# headset



## shotojs78 (May 20, 2008)

Hi, what kind of headset I need for a caad 10 2012.. I think is not the same than caad 9 , its not 1'' 1/8??

thanks


----------



## zsir (Nov 14, 2008)

sorry to jack your thread but here I go anyway 

do I have to buy a whole headset to go from this 


IMAG0853 by sdsdcv, 

to a zero stack headset cap? this...


IMAG0852 by sdsdcv,


----------



## shotojs78 (May 20, 2008)

you have same thing than me.. but the FSA headset is not zero mm but about 10mm I think


----------



## zsir (Nov 14, 2008)

shotojs78 said:


> you have same thing than me.. but the FSA headset is not zero mm but about 10mm I think



yeah  I don't know what they are called ... short stack , zero stack something like that .... I had to change the top bearing when I put that on too... a friend gave them to me and I can't trade between the caad10 and caad9 because the steerer has been cut


----------



## hmai18 (Aug 12, 2005)

You don't need a whole headset, just the top cover. Ask your shop, they'll probably have a couple floating around in a spare parts bin from other people who swapped.

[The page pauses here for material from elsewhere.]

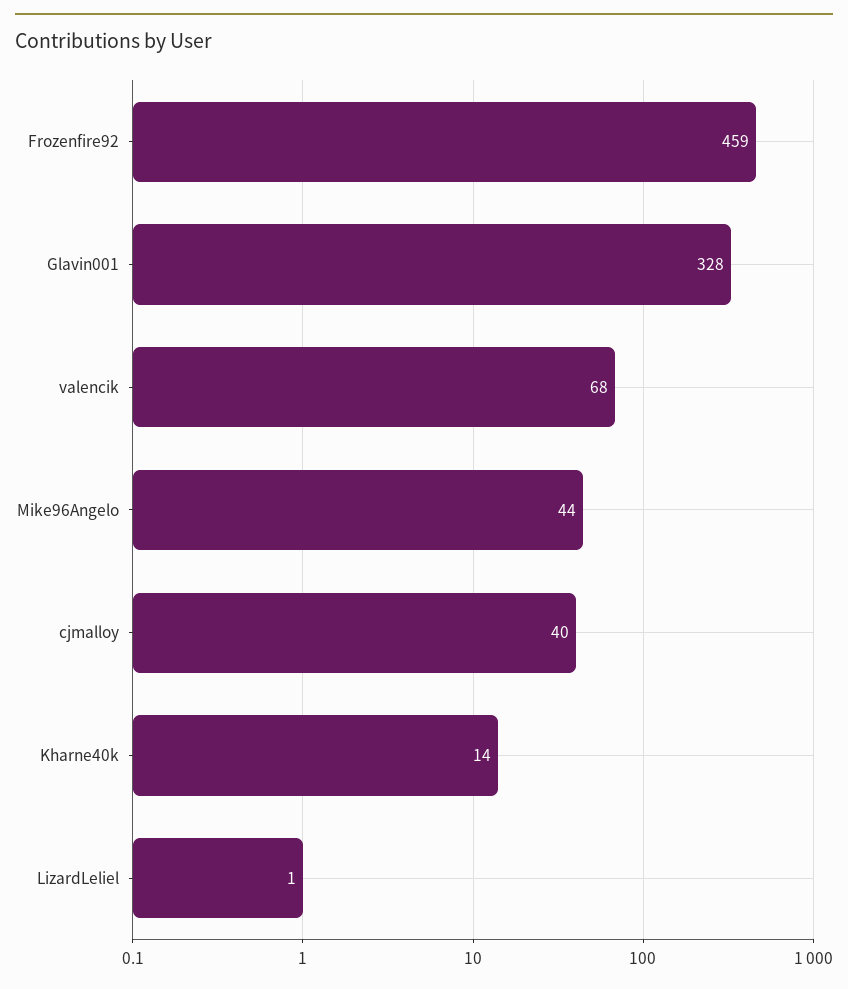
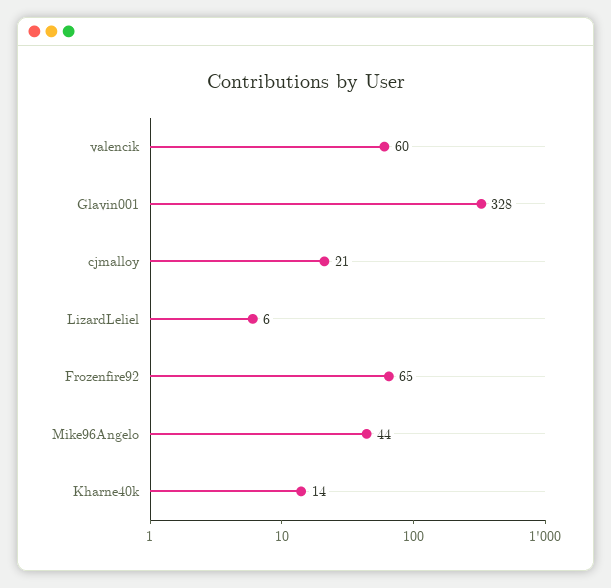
Frozenfire92: 459 -> 65
valencik: 68 -> 60
cjmalloy: 40 -> 21
LizardLeliel: 1 -> 6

The CAAD10 has a headset with a 1-1/8" and 1-1/4" lower, whereas the CAAD8/9 had a plain 1-1/8." Top covers between the two should be compatible because I swapped the 8.5mm FSA cover from my CAAD8 to my CAAD10 and have been running it without problems.


----------



## shotojs78 (May 20, 2008)

someone has a link where we can buy an headset for that?? my lbs is too far.... better online.. suggestions??

thanks


----------